Score Agents Like Employees, Not Like Models
You're grading your AI agent on the wrong rubric.
Code correctness tells you if the output compiles. It tells you nothing about whether the agent will drift, ignore context, or go silent when it hits a wall.
The benchmark trap
Your agent passes the coding benchmark. It writes syntactically correct code. It handles the toy problem in the eval suite.
Then you put it on a real task: refactor this authentication module, follow our patterns, don't break the existing tests.
It writes code that compiles. It also ignores half the context you gave it, doesn't tell you when it's stuck, and makes changes you didn't ask for while missing the ones you did.
The benchmark said it was capable. Production said otherwise.
The rubric shift
OpenAI's applied team grades their coding agents differently. They treat the agent like an employee, not like a model.
"If you design your coding evals like you would a software engineer performance review, then you can measure their ability in the same ways as you can measure somebody who's coding."
Brian Fioca,
The rubric they use for GPT-5 development:
- Proactivity: Does it go ahead and do all of it, or does it stop and wait when it could keep moving?
- Context management: Can it keep all of the context it needs in memory without getting lost?
- Communication: Does it tell you its plan before executing? Does it surface when it's stuck?
- Testing: Does it validate its own work, or does it hand you untested code?
These aren't code quality metrics. They're work style metrics. The difference matters.
Why correctness evals miss the failure modes
A code correctness eval asks: "Did the output match the expected output?"
A work style eval asks: "How did it get there, and what would happen if the task were harder?"
An agent that scores high on correctness but low on communication will confidently produce wrong code without flagging uncertainty. An agent that scores low on context management will lose track of requirements halfway through a multi-file change. An agent that scores low on proactivity will stop and wait for you to hold its hand on every sub-task.
These failure modes don't show up in benchmarks. They show up at 2am when you realize the agent silently ignored half your instructions.
Benchmark approach vs. work style approach
| Dimension | Benchmark Approach | Work Style Approach |
|---|---|---|
| What it measures | Code correctness on isolated tasks | Behavior patterns across complex workflows |
| Failure modes caught | Syntax errors, wrong outputs | Drift, context loss, silent failures |
| Task realism | Toy problems, synthetic evals | Multi-file changes, production patterns |
| Feedback loop | Pass/fail on expected output | Grades on proactivity, communication, testing |
| Production readiness signal | "It can write code" | "It can work reliably on your team" |
The prompt is the job description
The framing shift is simple: your prompt is a job description.
"You're giving it a job description. That's your prompt."
Brian Fioca,
If you hired an engineer and gave them vague instructions, you'd expect vague output. The same applies here. But beyond prompt quality, you need to know how the agent performs when the instructions are clear and the task is complex.
That's what work style evals measure.
How to build the rubric
The approach: human-grade first, then tune an LLM-as-a-judge until it matches your scoring.
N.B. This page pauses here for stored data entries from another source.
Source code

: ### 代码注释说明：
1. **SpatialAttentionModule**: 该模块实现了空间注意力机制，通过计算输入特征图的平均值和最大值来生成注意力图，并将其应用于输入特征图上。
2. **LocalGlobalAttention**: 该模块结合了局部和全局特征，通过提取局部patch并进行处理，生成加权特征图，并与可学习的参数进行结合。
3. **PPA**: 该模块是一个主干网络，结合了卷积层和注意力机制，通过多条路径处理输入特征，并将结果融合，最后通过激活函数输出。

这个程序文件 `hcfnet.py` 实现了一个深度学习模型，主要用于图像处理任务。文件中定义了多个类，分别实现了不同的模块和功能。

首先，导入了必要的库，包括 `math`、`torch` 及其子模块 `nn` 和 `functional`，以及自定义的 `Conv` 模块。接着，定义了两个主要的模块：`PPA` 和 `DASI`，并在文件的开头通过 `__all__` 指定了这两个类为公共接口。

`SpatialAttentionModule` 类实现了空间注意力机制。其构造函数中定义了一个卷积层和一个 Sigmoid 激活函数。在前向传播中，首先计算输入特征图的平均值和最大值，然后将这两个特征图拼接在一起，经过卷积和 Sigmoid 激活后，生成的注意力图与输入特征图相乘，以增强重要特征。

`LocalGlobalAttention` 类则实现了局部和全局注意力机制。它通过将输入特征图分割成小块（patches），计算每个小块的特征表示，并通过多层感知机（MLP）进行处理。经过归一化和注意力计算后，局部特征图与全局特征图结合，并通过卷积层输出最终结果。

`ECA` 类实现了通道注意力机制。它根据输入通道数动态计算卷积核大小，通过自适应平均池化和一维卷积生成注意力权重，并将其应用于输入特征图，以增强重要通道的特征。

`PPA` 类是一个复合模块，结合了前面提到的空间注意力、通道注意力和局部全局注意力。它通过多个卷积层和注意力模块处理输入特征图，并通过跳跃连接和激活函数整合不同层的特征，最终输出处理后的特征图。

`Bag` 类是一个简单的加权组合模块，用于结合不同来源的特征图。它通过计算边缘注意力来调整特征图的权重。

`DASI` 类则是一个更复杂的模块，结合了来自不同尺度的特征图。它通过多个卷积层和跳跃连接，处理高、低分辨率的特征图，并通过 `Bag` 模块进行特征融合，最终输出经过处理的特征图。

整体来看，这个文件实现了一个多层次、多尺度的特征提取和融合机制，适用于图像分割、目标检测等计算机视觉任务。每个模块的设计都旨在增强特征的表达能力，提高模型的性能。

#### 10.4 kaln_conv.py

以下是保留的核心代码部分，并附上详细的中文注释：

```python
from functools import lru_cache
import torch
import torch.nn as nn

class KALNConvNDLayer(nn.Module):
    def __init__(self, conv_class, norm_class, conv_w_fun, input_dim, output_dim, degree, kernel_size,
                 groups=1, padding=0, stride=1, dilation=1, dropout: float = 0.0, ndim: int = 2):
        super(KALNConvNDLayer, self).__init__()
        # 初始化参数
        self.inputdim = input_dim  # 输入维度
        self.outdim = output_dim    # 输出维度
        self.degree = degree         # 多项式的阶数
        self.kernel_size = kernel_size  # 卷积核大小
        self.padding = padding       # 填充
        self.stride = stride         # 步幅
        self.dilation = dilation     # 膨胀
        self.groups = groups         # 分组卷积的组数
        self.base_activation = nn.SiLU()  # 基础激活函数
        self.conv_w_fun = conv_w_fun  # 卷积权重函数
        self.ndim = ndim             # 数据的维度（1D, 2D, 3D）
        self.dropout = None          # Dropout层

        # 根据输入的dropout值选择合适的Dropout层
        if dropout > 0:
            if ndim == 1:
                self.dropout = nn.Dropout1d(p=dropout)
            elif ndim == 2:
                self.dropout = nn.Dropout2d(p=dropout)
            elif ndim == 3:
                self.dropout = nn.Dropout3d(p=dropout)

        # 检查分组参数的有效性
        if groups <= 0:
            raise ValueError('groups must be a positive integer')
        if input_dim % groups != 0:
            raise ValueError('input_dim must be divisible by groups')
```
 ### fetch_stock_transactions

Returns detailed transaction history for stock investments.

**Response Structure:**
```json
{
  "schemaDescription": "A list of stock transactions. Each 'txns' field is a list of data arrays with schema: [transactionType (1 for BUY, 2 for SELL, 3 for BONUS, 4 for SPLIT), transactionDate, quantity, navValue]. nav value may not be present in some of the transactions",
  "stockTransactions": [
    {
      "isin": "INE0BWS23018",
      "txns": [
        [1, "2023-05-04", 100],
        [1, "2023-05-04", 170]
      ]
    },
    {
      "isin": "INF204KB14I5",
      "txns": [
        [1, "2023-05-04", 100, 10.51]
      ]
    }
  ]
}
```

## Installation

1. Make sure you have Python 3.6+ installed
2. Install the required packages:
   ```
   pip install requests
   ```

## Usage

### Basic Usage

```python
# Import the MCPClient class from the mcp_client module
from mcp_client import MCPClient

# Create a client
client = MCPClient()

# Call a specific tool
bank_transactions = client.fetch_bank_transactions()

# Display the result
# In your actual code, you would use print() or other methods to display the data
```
- Run a set of realistic tasks (not toy problems)
- Have humans grade the agent's work on proactivity, context management, communication, and testing
- Build an LLM-as-a-judge that attempts to replicate the human grades
- Iterate until the automated judge correlates with human judgment
- Use the automated judge for scale; spot-check with humans
The tradeoff: this takes more upfront work than a correctness benchmark. The payoff is catching failure modes before they hit production.
How Roo Code closes the loop on agent reliability
Roo Code is an AI coding agent that closes the loop: it proposes diffs, runs commands and tests, and iterates based on results. This maps directly to the rubric:
- Proactivity: Roo Code continues working through sub-tasks without waiting for hand-holding on each step
- Context management: The agent maintains context across multi-file changes within your VS Code workspace
- Communication: You see the plan before execution through the diff-and-approve workflow
- Testing: Roo Code can run your test suite and iterate on failures automatically
With BYOK (bring your own key), you control which model powers the agent while Roo Code handles the work style layer that makes agents production-ready.
Why this matters for your team
For a Series A - C team with five engineers, agent reliability is a force multiplier. If your agent drifts or goes silent on complex tasks, someone has to babysit it. That someone is an engineer who could be shipping.
Work style evals surface these problems before you've built workflows around an agent that can't handle the job. You find out in the eval, not in the incident postmortem.
The rubric: proactivity, context management, communication, testing. Grade your agent like you'd grade a junior engineer on a trial period.
If it can't tell you its plan, it's not ready for production.